>>
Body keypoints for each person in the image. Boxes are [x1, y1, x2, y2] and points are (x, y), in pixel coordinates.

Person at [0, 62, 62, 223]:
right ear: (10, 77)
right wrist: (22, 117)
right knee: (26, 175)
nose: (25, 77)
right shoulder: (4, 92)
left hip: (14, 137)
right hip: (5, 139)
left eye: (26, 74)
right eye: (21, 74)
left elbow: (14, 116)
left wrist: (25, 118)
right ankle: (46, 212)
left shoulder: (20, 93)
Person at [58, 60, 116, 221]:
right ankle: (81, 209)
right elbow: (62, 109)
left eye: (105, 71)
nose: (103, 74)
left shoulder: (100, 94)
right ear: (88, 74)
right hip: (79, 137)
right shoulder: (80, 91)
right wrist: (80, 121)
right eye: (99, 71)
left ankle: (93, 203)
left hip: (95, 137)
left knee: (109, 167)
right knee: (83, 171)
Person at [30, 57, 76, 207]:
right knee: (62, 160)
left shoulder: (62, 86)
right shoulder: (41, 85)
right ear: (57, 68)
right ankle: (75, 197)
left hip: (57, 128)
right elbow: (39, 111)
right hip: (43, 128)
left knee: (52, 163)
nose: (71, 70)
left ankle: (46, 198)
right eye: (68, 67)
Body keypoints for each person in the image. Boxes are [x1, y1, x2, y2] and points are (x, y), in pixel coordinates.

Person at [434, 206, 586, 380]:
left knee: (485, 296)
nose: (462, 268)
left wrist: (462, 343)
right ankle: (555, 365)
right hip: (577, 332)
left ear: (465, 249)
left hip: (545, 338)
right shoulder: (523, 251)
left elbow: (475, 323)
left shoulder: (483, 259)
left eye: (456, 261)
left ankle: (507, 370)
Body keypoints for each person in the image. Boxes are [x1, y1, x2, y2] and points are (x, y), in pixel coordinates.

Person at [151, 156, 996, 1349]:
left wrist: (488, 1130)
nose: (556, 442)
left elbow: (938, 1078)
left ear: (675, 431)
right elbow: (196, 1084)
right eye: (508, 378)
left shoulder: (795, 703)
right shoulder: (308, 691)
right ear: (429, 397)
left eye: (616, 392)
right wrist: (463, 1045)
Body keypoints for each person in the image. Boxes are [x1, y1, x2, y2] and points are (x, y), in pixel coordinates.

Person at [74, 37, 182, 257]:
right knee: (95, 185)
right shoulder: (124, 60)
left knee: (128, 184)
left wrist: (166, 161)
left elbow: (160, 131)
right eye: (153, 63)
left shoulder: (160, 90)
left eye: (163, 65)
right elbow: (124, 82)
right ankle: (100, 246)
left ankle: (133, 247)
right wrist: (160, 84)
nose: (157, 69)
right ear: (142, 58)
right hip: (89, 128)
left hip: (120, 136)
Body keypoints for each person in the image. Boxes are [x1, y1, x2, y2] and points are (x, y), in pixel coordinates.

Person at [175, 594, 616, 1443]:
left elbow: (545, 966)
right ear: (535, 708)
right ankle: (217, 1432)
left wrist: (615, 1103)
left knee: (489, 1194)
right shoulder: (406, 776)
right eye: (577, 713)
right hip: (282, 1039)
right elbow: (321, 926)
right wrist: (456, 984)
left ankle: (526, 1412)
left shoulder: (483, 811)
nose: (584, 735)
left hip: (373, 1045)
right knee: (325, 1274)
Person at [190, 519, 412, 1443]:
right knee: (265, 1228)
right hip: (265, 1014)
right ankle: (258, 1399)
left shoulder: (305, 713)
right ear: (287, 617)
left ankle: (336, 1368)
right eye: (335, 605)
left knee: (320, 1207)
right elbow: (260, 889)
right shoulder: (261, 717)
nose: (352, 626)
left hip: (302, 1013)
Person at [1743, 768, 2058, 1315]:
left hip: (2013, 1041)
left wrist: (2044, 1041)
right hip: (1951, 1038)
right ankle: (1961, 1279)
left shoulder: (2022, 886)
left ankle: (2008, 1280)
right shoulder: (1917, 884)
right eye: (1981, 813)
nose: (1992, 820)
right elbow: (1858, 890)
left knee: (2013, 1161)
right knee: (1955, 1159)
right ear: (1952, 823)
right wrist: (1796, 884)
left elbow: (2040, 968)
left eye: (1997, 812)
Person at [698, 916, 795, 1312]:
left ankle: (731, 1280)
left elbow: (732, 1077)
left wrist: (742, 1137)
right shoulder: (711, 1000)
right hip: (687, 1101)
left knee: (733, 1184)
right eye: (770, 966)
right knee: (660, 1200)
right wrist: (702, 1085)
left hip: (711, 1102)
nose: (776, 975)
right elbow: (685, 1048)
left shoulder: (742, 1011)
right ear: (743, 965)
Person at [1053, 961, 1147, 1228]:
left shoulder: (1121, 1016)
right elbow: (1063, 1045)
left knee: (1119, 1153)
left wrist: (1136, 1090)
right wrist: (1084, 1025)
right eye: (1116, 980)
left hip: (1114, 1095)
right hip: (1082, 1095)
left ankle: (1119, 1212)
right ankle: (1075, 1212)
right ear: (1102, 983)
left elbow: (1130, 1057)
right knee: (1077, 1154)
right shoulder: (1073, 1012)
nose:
<<
EXERCISE GOAL - With the line that has "right shoulder: (308, 691)" as the first and the line that has "right knee: (95, 185)" as the last, repeat exactly that run of lines above and no more.

RESPONSE BOX -
right shoulder: (308, 691)
right ear: (429, 397)
left eye: (616, 392)
right wrist: (463, 1045)
Body keypoints for each person in the image. Boxes are [x1, y1, x2, y2] and points are (x, y), in pixel coordinates.

Person at [74, 37, 182, 257]:
right knee: (95, 185)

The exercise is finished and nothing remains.